AIM OF THE TASK ▸ Continue the piece on the Lakers' offseason additions and their title prospects, picking up after its final sentence.

READING TEXT ▸
* * * * *
So now that the Los Angeles Lakers have added Dwight Howard, Steve Nash and Antawn Jamison to their existing nucleus of Kobe Bryant, Pau Gasol and Metta World Peace, the rest of the NBA might as well lay down and let the presumptive champions waltz their way to the Larry O'Brien Trophy...right?
Not so fast. There's a reason they play the games, you know, and not just because the folks who own the teams and the league arenas have bills to pay. Though that's certainly a major factor.
The fact is championships aren't won on paper; they're earned on the court, and as of right now, the best the Lakers can do is count themselves among a select swath of squads with shiny aspirations.
To be sure the Purple and Gold deserve the proliferation of praise they've garnered in the wake of their blockbuster pickups.
They were a solid team last season even amidst Kobe's bum wrist, Lamar Odom's ouster, Pau's daily trade distractions, Andrew Bynum's inconsistency, World Peace's war-like outbursts, and not to mention Mike Brown's attempt to fill Phil Jackson's shoes and establish his own system without the benefit of a full training camp or much in-season practice time on account of the lockout.
* * * * *
AVAILABLE DATA ▸
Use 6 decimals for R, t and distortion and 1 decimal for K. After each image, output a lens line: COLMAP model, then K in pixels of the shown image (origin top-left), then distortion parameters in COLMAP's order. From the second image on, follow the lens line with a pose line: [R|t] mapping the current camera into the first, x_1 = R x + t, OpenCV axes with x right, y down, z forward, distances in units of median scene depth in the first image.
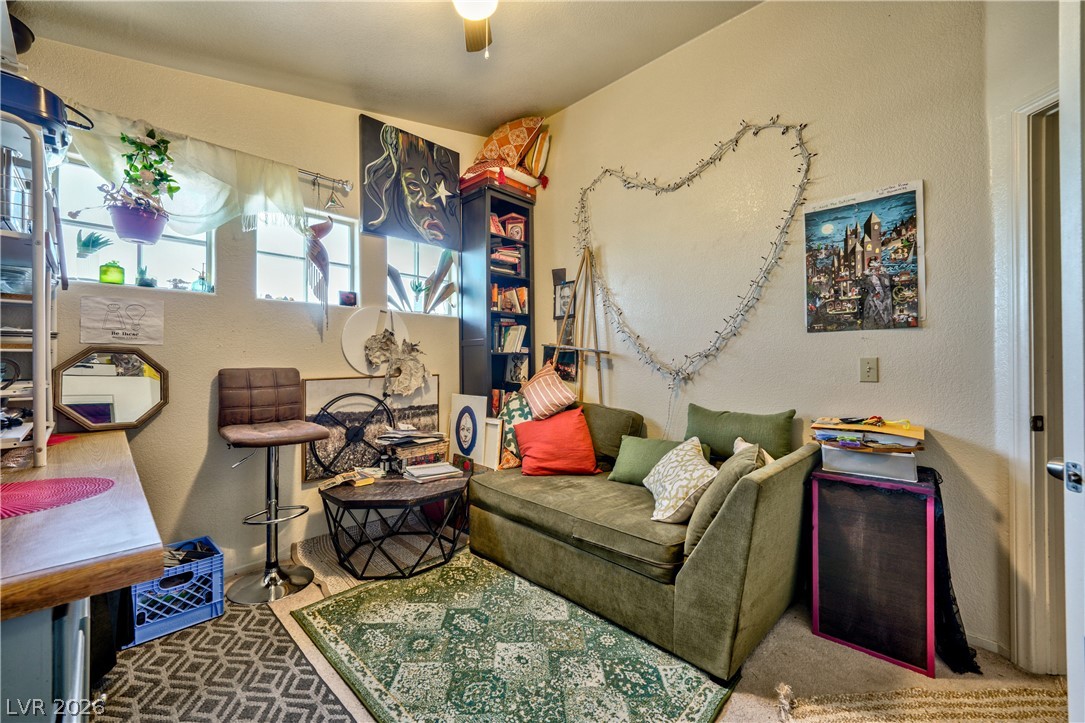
* * * * *
EXERCISE RESPONSE ▸
All of which is to say, it's only fitting that optimism would be on the rise in the City of Angels this season. But before the Lakers get to planning their next victory parade down Figueroa St., they'd be wise to prepare for these seven teams, all of whom will be gunning to keep the league's newest collection of All-Stars from scaling the standings.
The Miami Heat will be the champions until...well, they're not.
Proclamations from Captain Obvious aside, the Lakers would more than likely have to beat the Heat in the NBA Finals if they're to bring home their third title in the last five years. Miami's stranglehold on the East has grown stronger this summer what with Ray Allen taking his talents to South Beach, Dwyane Wade and Chris Bosh healing up and Derrick Rose still out of commission for the Chicago Bulls.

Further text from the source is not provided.